Abstract

Hyporheic exchange is often controlled by subsurface advection driven by the interaction of the stream with sedimentary pore water. The nature and magnitude of the induced exchange flow is dependent on the characteristics of both the stream flow and the sediment bed. Fundamental hydrodynamic theory can be applied to determine general relationships between stream characteristics, sediment characteristics, and hyporheic exchange rates. When the stream bed is fine enough to allow application of Darcy’s Law, as with sand beds, the induced advective exchange can be calculated from fundamental hydrodynamic principles. Comparison with a wide range of experimental results demonstrates the predictive capability of this theory. Coarser sediments such as gravels are more complex because they admit turbulent interactions between the stream and subsurface flows, which can produce considerable exchange even when the bed surface is flat and no flows are induced by the bed topography.

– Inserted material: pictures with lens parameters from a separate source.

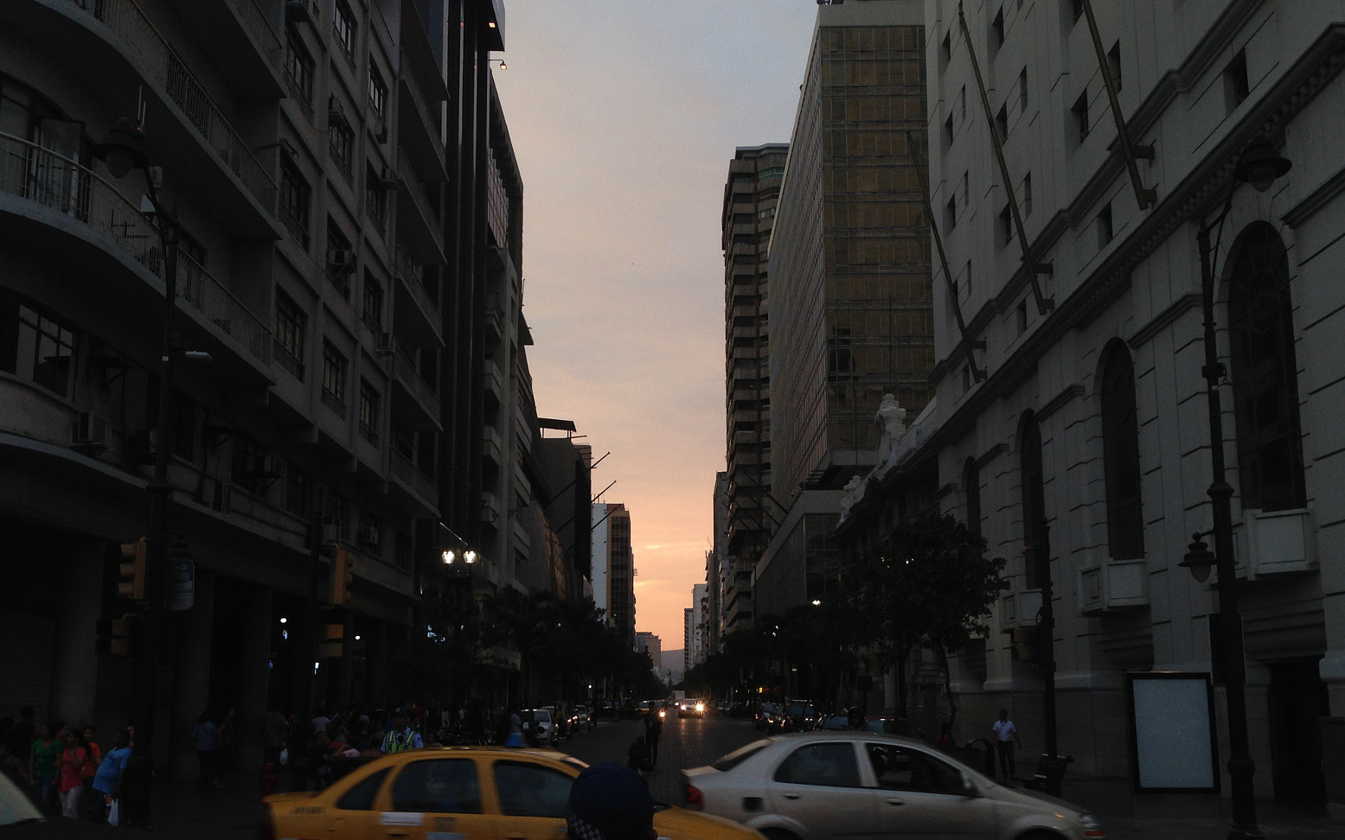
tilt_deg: +9.3
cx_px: 669
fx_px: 1320
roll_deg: -1.6
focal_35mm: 36
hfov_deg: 54.0
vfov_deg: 35.2
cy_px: 512
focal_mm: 4.12
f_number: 2.4
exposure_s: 1/120
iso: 50
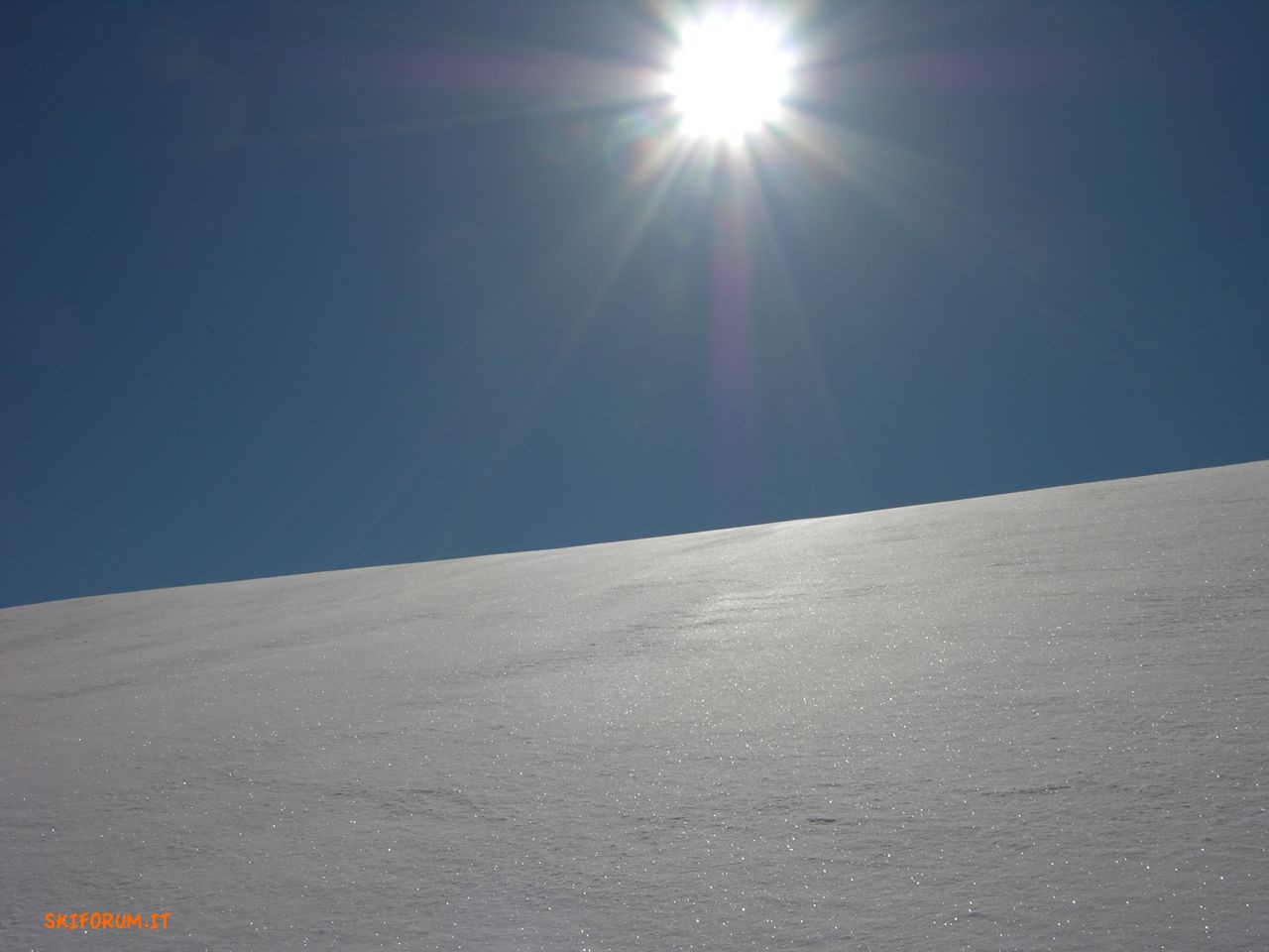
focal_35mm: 35
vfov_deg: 40.7
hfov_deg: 52.6
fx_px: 1283
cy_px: 476
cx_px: 634
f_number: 8
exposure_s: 1/638
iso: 50
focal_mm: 8.9
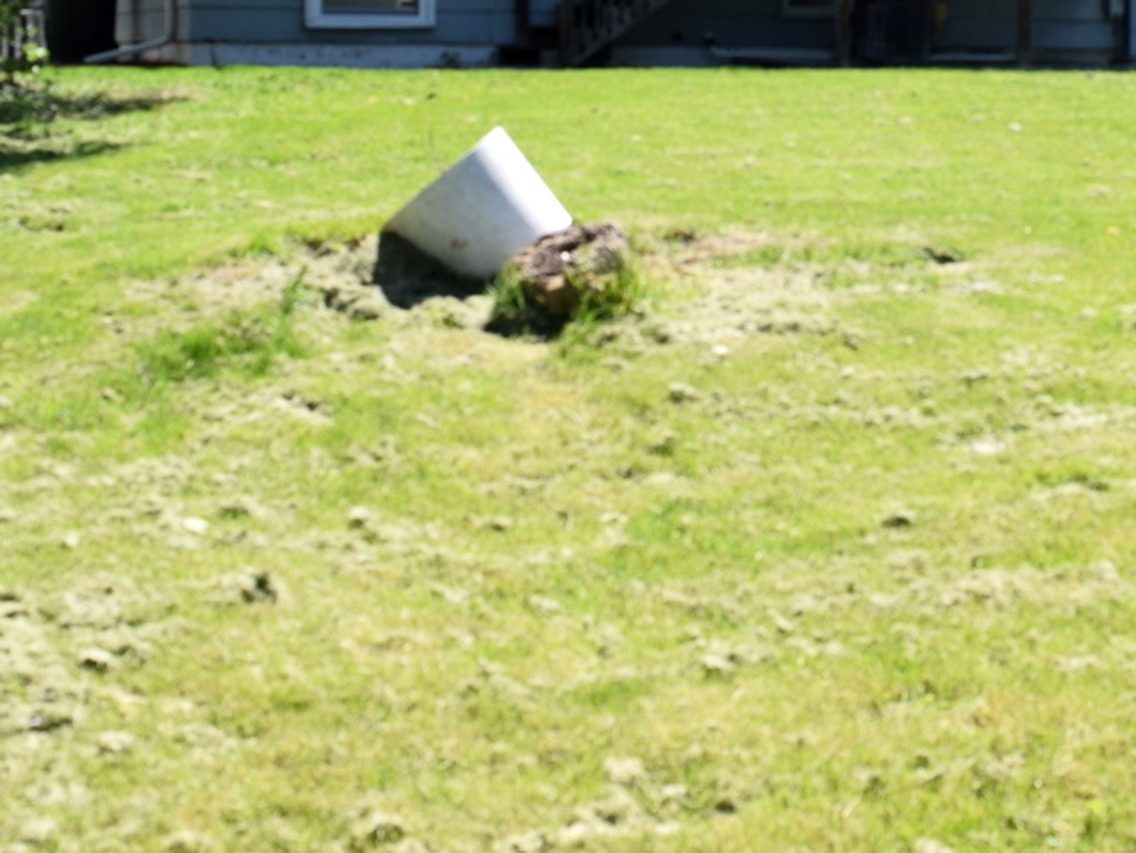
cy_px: 95
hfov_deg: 28.5
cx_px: 977
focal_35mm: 66
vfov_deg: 21.8
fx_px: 2166
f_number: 9
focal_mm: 18
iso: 200
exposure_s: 1/320
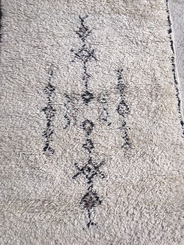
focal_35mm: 29
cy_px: 122
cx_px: 92
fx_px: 206
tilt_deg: -77.8
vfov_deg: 61.7
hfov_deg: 48.2
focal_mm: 4.15
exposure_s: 1/100
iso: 32
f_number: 2.2
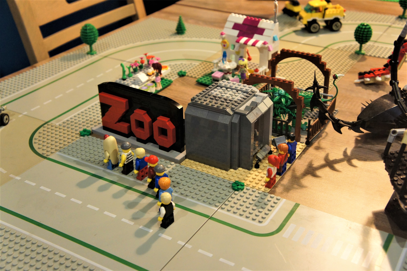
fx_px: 491
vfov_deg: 30.8
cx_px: 204
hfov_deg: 45.0
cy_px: 136
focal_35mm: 44
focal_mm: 29
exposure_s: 1/20
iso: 1600
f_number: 4
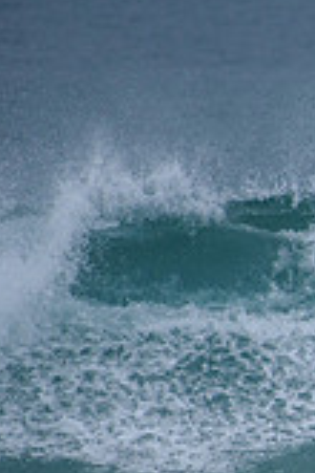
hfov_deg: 0.8
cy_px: 420
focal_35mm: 1753
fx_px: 23006
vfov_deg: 1.2
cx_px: 785
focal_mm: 500
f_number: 5.6
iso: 220
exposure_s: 1/2000
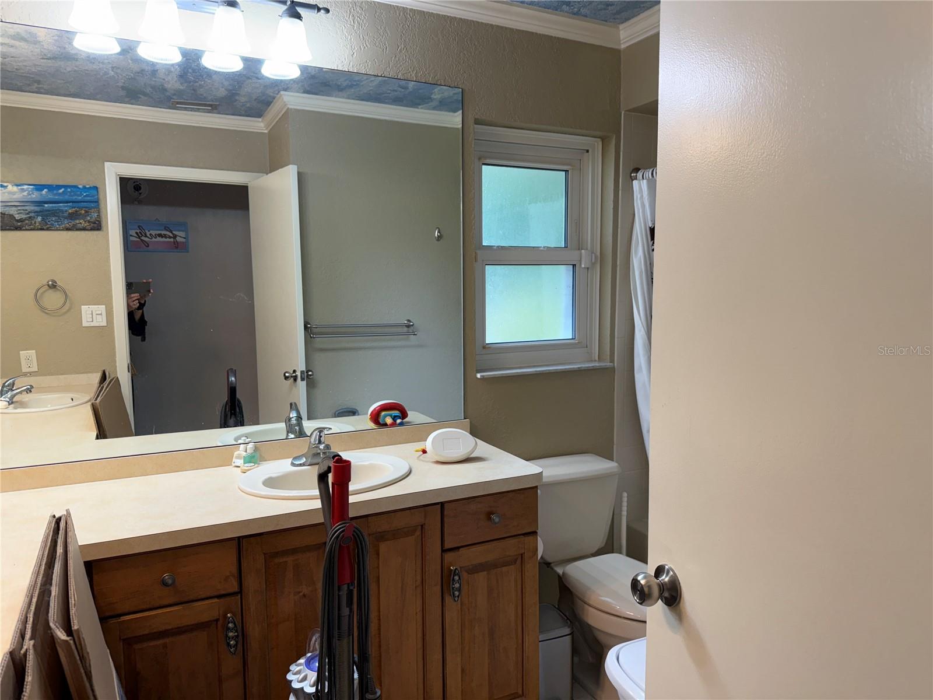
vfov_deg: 56.8
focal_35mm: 24
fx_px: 647
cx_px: 466
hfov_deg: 71.6
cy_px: 350
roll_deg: +0.1
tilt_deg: -5.5
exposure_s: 1/120
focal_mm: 6.76
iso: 125
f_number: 1.78
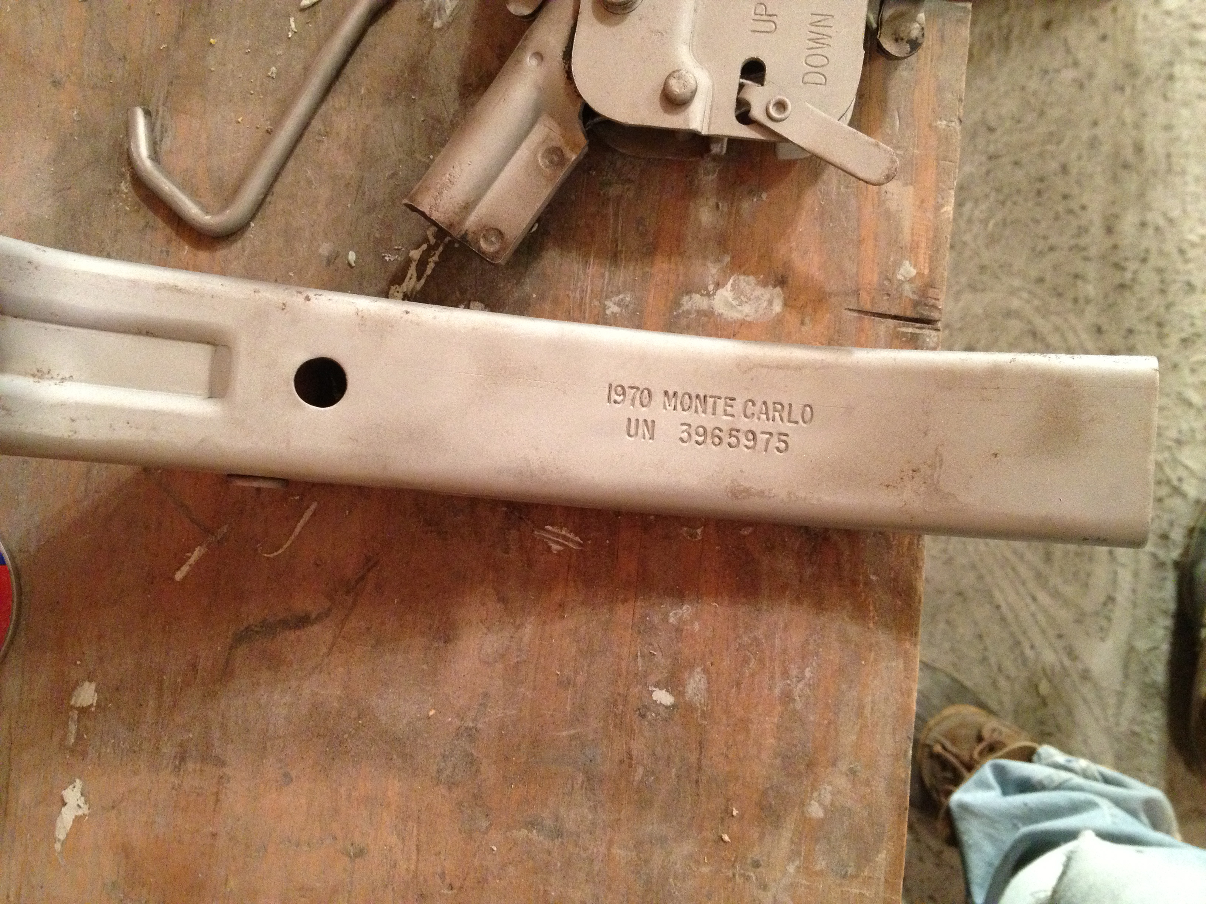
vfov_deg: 40.7
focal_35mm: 35
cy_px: 452
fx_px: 1219
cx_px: 603
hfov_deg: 52.6
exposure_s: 1/20
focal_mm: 4.28
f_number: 2.4
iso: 400
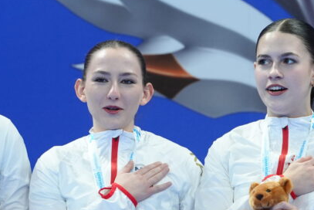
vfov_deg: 3.7
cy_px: 166
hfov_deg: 5.5
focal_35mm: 377
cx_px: 204
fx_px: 3291
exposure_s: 1/500
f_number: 3.2
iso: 1600
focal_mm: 150
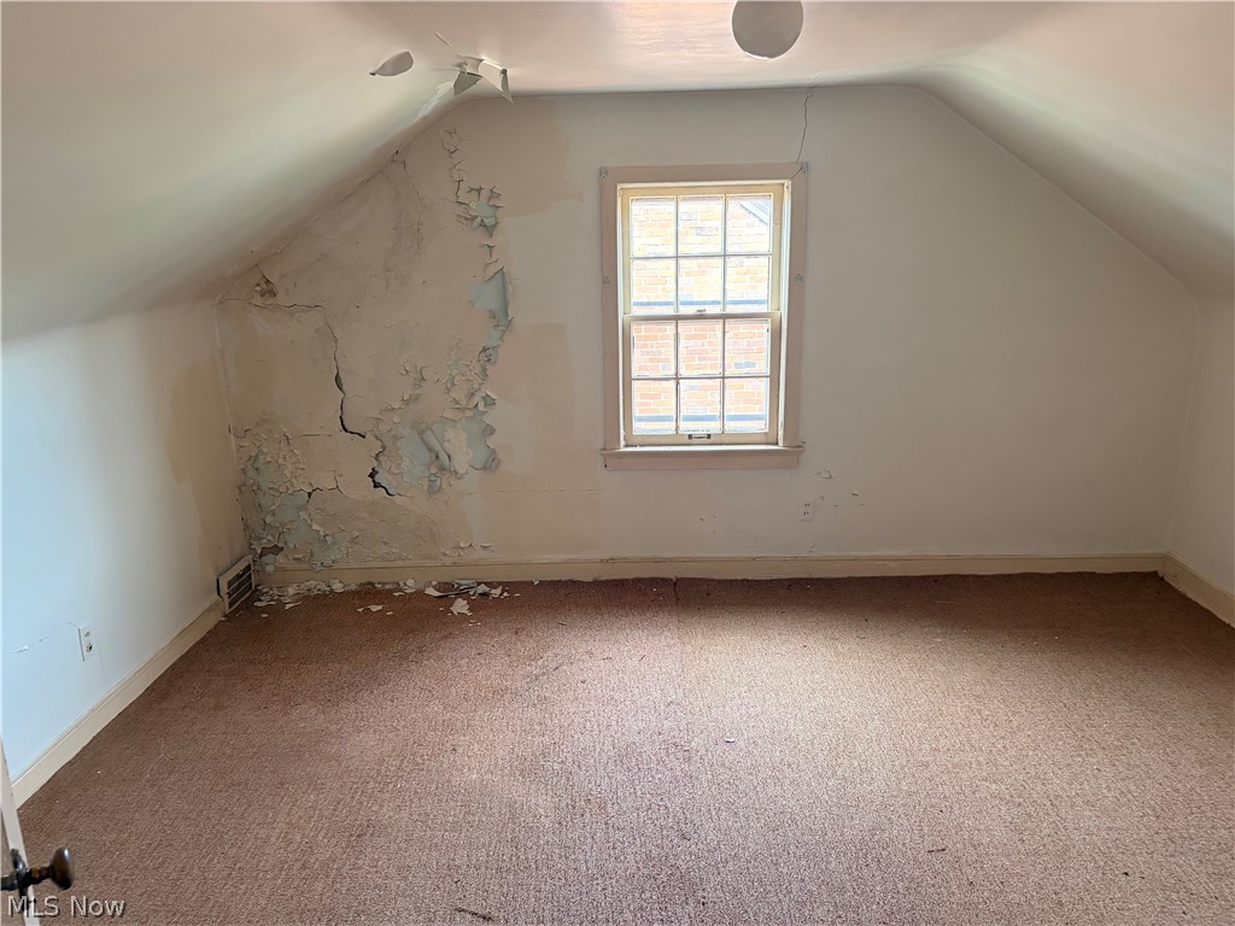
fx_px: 928
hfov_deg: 67.3
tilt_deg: -12.2
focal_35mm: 26
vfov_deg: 53.1
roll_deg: +1.6
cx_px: 618
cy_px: 463
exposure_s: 1/60
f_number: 1.6
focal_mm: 5.96
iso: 200
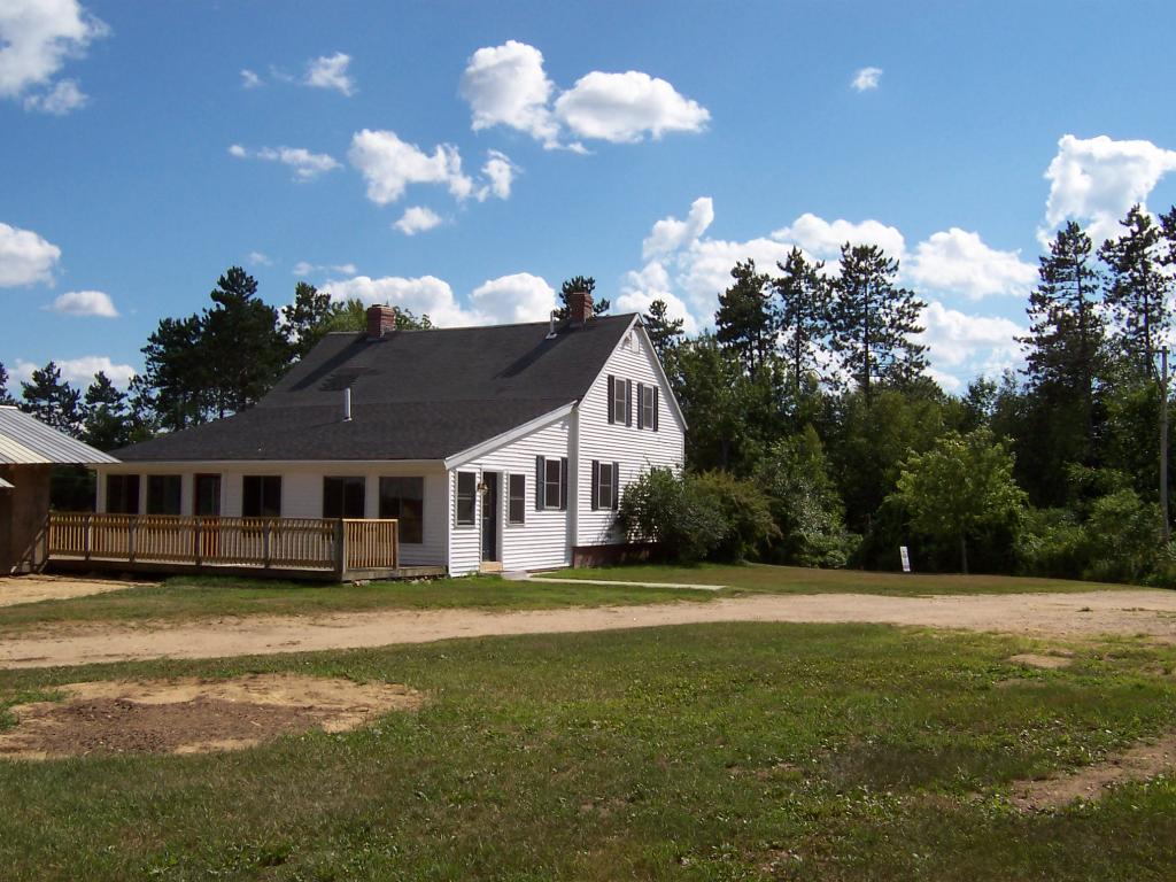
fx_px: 1223
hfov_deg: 51.4
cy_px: 441
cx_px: 588
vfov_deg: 39.7
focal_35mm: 36
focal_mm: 5.6
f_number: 5.6
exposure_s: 1/750
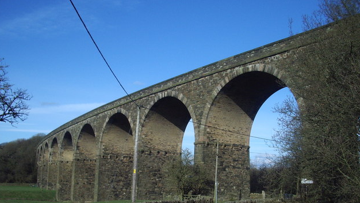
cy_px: 128
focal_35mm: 39
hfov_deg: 51.6
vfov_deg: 30.3
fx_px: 372
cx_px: 177
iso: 200
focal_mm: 5.8
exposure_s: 1/1000
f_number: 4.3
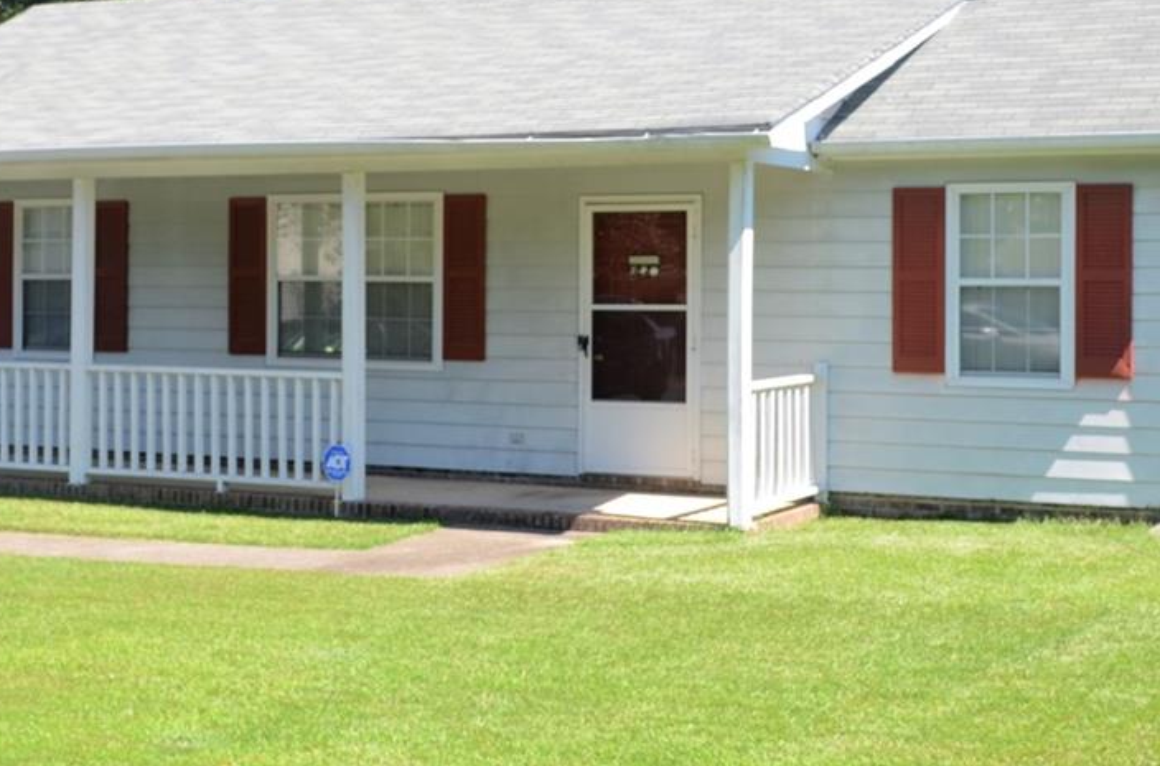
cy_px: 297
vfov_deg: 27.8
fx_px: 1542
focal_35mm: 48
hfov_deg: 41.2
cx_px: 582
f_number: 7.1
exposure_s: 1/200
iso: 200
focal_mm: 22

Even for this case, however, scaling arguments can still be used to determine how exchange rates vary with stream and sedimentary conditions. Evaluation of laboratory flume experiments for a wide range of stream conditions, bed sediment types including sand and gravel, and bed geometries demonstrates that exchange scales with the permeability of the bed sediments and the square of the stream velocity. These relationships occur due to fundamental hydrodynamic processes, and were observed to hold over almost five orders of magnitude of exchange flux. Such scaling relationships are very useful in practice because they can be used to extend observed hyporheic exchange rates to different flow conditions and to uniquely identify the role of sedimentary conditions in controlling exchange flux.